Happiness and wellbeing: past foundations, modern evidence and future paths

2021 
The modern approach to the economics of happiness can be reconduced to the impressive work known as the ‘Easterlin paradox’. At the beginning of the seventies the economist Richard Easterlin observed that, even though within each country higher incomes were associated with higher levels of happiness, in a country over time average levels of happiness do not increase as the average income increases. In other words, the very rich are happier than the very poor, but as the country gets richer happiness remains almost constant. The evidence was first proposed in his original work for the US during the period 1946–70 (Easterlin 1974) and then during the period 1972 to 2002 (Easterlin 2005) when the gross domestic product (GDP) in the United States almost doubled while happiness remained constant. In a more recent paper (Easterlin 2015) the author confirmed the validity of the paradox using US data in the period 1972–2014. This evidence suggests that, beyond a certain income level required to meet basic needs, the so-called subsistence level, additional income doesn’t lead to additional happiness.
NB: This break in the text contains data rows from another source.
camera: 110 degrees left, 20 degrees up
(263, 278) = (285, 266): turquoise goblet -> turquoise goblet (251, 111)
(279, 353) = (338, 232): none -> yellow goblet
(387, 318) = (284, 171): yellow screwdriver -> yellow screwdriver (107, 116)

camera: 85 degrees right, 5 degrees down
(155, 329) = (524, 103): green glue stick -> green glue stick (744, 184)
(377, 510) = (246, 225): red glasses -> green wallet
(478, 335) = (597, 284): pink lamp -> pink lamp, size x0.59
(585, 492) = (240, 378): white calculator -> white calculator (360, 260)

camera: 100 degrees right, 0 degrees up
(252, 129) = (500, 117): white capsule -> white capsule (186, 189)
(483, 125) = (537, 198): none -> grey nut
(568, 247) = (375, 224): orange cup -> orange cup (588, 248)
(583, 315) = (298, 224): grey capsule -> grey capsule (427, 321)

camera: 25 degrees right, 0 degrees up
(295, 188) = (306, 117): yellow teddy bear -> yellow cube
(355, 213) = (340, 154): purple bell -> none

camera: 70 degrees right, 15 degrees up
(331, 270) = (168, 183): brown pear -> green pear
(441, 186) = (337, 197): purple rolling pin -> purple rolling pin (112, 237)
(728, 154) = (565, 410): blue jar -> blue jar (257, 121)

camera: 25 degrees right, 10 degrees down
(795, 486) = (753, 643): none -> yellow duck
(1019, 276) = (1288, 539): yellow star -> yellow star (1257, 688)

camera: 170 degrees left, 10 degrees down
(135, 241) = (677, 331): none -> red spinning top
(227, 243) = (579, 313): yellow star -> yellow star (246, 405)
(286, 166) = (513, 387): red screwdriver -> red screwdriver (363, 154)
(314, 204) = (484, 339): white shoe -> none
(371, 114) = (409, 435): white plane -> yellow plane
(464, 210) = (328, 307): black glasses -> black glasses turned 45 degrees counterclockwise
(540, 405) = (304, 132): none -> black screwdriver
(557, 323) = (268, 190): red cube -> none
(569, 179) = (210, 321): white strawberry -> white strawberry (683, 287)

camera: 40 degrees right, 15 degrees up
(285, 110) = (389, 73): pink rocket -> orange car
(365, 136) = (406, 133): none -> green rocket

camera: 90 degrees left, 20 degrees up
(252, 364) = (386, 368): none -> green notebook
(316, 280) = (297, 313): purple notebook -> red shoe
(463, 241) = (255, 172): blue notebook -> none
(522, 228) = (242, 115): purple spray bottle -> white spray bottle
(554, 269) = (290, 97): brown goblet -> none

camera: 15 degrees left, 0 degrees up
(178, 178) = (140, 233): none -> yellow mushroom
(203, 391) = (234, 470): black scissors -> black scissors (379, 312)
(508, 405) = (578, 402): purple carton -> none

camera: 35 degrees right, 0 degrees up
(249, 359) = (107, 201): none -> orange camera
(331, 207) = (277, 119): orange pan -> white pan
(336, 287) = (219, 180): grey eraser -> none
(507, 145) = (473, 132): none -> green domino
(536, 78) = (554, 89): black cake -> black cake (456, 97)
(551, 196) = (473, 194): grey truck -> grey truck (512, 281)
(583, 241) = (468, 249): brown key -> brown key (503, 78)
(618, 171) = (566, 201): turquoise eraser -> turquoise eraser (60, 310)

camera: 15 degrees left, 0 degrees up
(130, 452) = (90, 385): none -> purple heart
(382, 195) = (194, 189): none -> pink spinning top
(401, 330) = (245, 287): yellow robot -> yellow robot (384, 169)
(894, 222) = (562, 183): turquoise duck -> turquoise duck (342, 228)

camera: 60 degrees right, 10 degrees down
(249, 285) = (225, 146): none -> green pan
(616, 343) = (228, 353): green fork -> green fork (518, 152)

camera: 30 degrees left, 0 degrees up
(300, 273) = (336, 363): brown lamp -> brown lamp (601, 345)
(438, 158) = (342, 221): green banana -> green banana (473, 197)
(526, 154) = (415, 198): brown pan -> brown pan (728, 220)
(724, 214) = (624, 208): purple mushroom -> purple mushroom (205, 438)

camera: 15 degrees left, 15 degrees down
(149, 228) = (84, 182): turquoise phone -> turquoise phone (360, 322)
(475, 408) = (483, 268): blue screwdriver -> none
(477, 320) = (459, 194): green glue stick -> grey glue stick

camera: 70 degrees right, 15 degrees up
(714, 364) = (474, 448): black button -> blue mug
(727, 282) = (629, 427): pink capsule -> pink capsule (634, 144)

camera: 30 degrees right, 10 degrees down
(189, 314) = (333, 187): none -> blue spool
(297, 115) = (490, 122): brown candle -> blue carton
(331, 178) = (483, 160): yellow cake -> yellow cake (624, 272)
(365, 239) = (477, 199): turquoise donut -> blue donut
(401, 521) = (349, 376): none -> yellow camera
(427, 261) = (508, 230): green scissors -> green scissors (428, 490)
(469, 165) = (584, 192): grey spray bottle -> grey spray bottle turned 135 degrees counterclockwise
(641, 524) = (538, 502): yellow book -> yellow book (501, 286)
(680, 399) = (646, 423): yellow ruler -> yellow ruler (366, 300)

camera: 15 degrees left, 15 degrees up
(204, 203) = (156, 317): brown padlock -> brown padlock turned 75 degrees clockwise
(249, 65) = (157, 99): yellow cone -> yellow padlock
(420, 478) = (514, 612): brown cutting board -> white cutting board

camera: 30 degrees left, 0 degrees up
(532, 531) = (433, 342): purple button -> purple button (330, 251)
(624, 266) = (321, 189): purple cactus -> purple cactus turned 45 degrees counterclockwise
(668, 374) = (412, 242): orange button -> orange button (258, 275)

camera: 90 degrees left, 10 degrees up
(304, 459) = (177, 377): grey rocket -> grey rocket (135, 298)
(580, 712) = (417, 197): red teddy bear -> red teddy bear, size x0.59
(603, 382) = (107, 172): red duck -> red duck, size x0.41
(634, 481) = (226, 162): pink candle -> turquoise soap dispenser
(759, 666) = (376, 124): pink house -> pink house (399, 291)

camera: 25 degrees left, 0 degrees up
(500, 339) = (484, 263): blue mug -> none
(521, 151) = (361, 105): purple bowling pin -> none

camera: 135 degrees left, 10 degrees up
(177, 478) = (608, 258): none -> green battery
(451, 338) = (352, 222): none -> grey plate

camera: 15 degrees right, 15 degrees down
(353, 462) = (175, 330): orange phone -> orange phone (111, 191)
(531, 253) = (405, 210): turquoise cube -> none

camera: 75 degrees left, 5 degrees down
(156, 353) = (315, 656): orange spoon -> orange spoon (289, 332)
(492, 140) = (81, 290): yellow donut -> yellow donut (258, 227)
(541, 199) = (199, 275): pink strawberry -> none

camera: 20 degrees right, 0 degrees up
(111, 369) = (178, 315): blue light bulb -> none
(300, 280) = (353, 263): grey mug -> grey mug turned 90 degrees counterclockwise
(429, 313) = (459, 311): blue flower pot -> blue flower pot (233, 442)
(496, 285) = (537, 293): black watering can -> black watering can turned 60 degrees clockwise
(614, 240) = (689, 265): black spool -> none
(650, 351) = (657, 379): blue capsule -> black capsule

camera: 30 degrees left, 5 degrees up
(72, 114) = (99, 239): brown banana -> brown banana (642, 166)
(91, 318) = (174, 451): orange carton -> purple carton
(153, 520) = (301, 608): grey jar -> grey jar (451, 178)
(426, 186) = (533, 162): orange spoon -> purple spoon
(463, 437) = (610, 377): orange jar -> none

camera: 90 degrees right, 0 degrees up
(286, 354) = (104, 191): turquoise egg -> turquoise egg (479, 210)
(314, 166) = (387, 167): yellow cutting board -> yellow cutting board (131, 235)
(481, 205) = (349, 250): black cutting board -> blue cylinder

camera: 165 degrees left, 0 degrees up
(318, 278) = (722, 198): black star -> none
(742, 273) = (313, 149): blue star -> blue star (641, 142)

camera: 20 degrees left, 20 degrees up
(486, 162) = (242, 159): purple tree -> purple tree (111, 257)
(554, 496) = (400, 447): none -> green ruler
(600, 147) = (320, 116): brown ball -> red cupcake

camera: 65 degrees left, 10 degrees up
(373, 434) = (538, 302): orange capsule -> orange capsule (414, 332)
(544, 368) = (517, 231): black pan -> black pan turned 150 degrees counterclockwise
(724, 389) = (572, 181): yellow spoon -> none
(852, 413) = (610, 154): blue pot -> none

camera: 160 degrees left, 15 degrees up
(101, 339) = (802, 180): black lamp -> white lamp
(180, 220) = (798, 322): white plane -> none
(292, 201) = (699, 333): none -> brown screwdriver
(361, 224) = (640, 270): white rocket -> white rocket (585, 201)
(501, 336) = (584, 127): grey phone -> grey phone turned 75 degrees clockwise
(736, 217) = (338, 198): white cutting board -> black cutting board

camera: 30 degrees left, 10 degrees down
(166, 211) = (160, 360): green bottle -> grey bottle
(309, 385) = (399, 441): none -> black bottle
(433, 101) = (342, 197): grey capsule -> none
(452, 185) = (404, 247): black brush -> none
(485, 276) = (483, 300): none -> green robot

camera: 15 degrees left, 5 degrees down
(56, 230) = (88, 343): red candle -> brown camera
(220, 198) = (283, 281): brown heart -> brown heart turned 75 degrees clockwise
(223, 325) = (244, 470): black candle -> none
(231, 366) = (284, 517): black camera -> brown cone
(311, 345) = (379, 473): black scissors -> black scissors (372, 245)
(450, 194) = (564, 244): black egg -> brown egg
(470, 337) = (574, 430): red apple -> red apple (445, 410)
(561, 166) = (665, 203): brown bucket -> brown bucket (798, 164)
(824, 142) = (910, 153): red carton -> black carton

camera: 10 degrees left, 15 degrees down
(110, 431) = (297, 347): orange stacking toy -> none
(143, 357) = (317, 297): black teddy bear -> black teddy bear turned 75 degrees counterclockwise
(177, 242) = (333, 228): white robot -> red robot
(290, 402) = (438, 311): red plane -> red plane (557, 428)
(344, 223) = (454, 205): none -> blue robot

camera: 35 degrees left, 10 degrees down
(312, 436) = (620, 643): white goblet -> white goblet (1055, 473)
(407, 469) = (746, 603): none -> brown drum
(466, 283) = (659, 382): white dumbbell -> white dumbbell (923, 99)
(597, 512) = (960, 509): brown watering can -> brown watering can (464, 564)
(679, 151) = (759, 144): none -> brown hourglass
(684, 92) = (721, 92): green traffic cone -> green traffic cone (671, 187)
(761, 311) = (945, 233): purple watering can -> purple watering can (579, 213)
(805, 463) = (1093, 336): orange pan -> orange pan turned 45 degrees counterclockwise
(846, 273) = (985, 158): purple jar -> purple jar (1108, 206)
Individual wellbeing is made of a broader set of factors (health, relations, life sense), other than pure income, which need to be accounted for in order to define a worthwhile life. Indeed, it is worth remarking that, in a modern sense, the economics of happiness can no longer be confined to the evaluation of subjective or psychological wellbeing, but also has to encompass the whole intellectual and political movement known as going beyond GDP and its implications in terms of the measurement and analysis of quality of life (QoL).